Task instructions:
Across the entries below, tally every line that holds the word "prestressing". Give only the tally.

╭─ Provided material

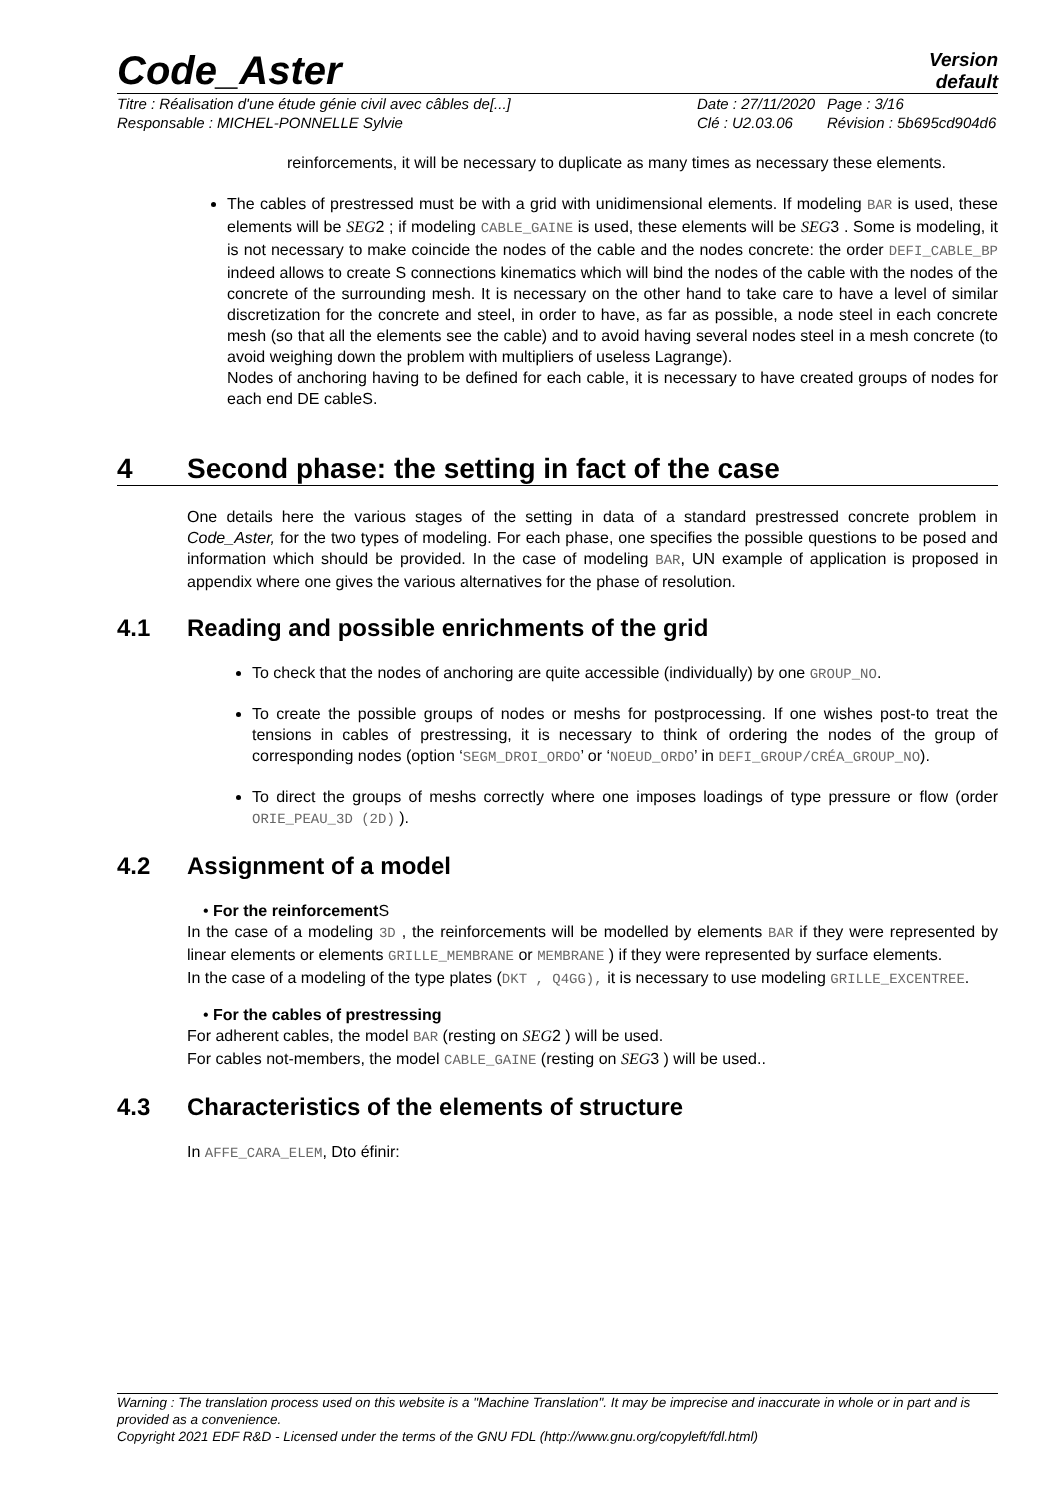Code_Aster
Version
default
Titre : Réalisation d'une étude génie civil avec câbles de[...] Date : 27/11/2020 Page : 3/16 Responsable : MICHEL-PONNELLE Sylvie Clé : U2.03.06 Révision : 5b695cd904d6
reinforcements, it will be necessary to duplicate as many times as necessary these elements.
The cables of prestressed must be with a grid with unidimensional elements. If modeling BAR is used, these elements will be SEG2 ; if modeling CABLE_GAINE is used, these elements will be SEG3 . Some is modeling, it is not necessary to make coincide the nodes of the cable and the nodes concrete: the order DEFI_CABLE_BP indeed allows to create S connections kinematics which will bind the nodes of the cable with the nodes of the concrete of the surrounding mesh. It is necessary on the other hand to take care to have a level of similar discretization for the concrete and steel, in order to have, as far as possible, a node steel in each concrete mesh (so that all the elements see the cable) and to avoid having several nodes steel in a mesh concrete (to avoid weighing down the problem with multipliers of useless Lagrange).
Nodes of anchoring having to be defined for each cable, it is necessary to have created groups of nodes for each end DE cableS.
4 Second phase: the setting in fact of the case
One details here the various stages of the setting in data of a standard prestressed concrete problem in Code_Aster, for the two types of modeling. For each phase, one specifies the possible questions to be posed and information which should be provided. In the case of modeling BAR, UN example of application is proposed in appendix where one gives the various alternatives for the phase of resolution.
4.1 Reading and possible enrichments of the grid
To check that the nodes of anchoring are quite accessible (individually) by one GROUP_NO.
To create the possible groups of nodes or meshs for postprocessing. If one wishes post-to treat the tensions in cables of prestressing, it is necessary to think of ordering the nodes of the group of corresponding nodes (option ‘SEGM_DROI_ORDO’ or ‘NOEUD_ORDO’ in DEFI_GROUP/CRÉA_GROUP_NO).
To direct the groups of meshs correctly where one imposes loadings of type pressure or flow (order ORIE_PEAU_3D (2D) ).
4.2 Assignment of a model
• For the reinforcement S
In the case of a modeling 3D , the reinforcements will be modelled by elements BAR if they were represented by linear elements or elements GRILLE_MEMBRANE or MEMBRANE ) if they were represented by surface elements.
In the case of a modeling of the type plates (DKT , Q4GG), it is necessary to use modeling GRILLE_EXCENTREE.
• For the cables of prestressing
For adherent cables, the model BAR (resting on SEG2 ) will be used.
For cables not-members, the model CABLE_GAINE (resting on SEG3 ) will be used..
4.3 Characteristics of the elements of structure
In AFFE_CARA_ELEM, Dto éfinir:
Warning : The translation process used on this website is a "Machine Translation". It may be imprecise and inaccurate in whole or in part and is provided as a convenience.
Copyright 2021 EDF R&D - Licensed under the terms of the GNU FDL (http://www.gnu.org/copyleft/fdl.html)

╰─

Finished task:
2